In less than two months, Andersen and staff collected the $25,000 in donations, keeping it secret from Carey. At a stewardship-appreciation event, she received a certificate for The Susan Carey Cat Advancement Fund, honoring her dedicated service and love of cats. For someone who’s “not a publicly emotional person,” says Andersen of Carey, the tears flowed.
Carey says, “I'm delighted that my friends and colleagues have allowed my contribution to continue long after I’m gone. What better way to express gratitude for a life's work?"
And the fund will only continue to grow – further stabilizing Willamette Humane Society’s future.
Living and learning in the great outdoors
With a working ranch as their classroom, Oregon’s high school students come to BRIARR House (Burnt River Integrated Agricultural Research Ranch), in northeastern Oregon, to learn everything from beekeeping to animal and watershed sciences.
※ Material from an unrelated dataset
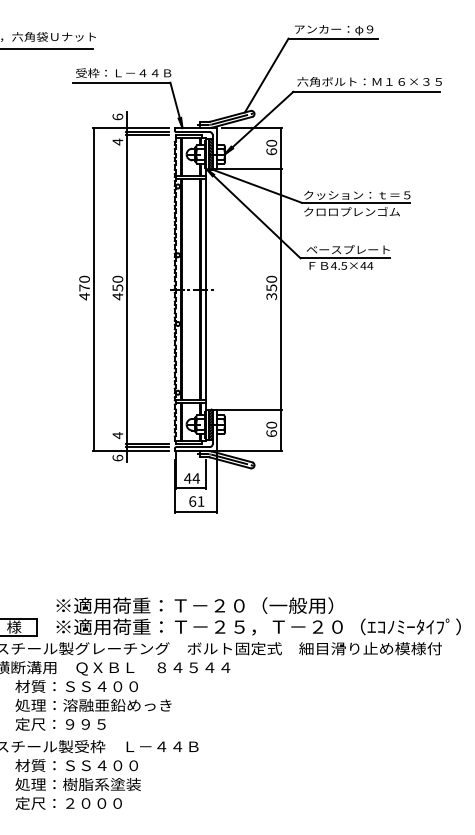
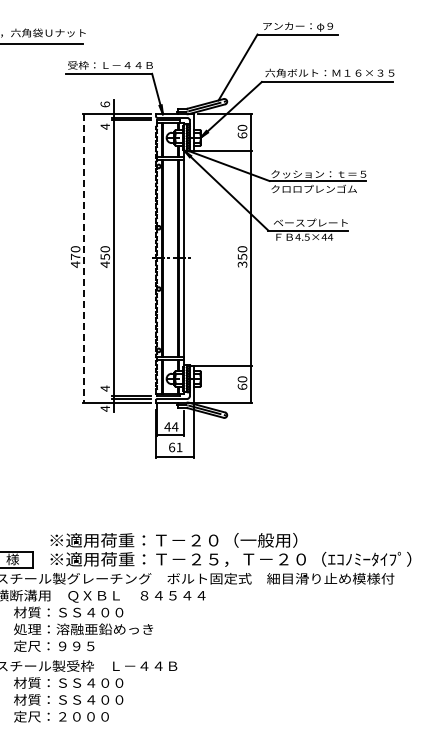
line: (93, 289) -> (83, 258), solid -> dashed
text: (118, 457) -> (105, 408), 6 -> 4
text: (77, 784) -> (69, 699), 処理：樹脂系塗装 -> 材質：ＳＳ４００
With the help of a $5,000 OCF grant, the Powder Basin Watershed Council has teamed up with BRIARR house to offer more hands-on learning. In addition, students can take courses at local high schools and online for college credit through Treasure Valley Community College.
Through this combination of classroom-based, online and hands-on learning, the BRIARR House staff are making the Burnt River school district and the remote city of Unity a center for inventive learning.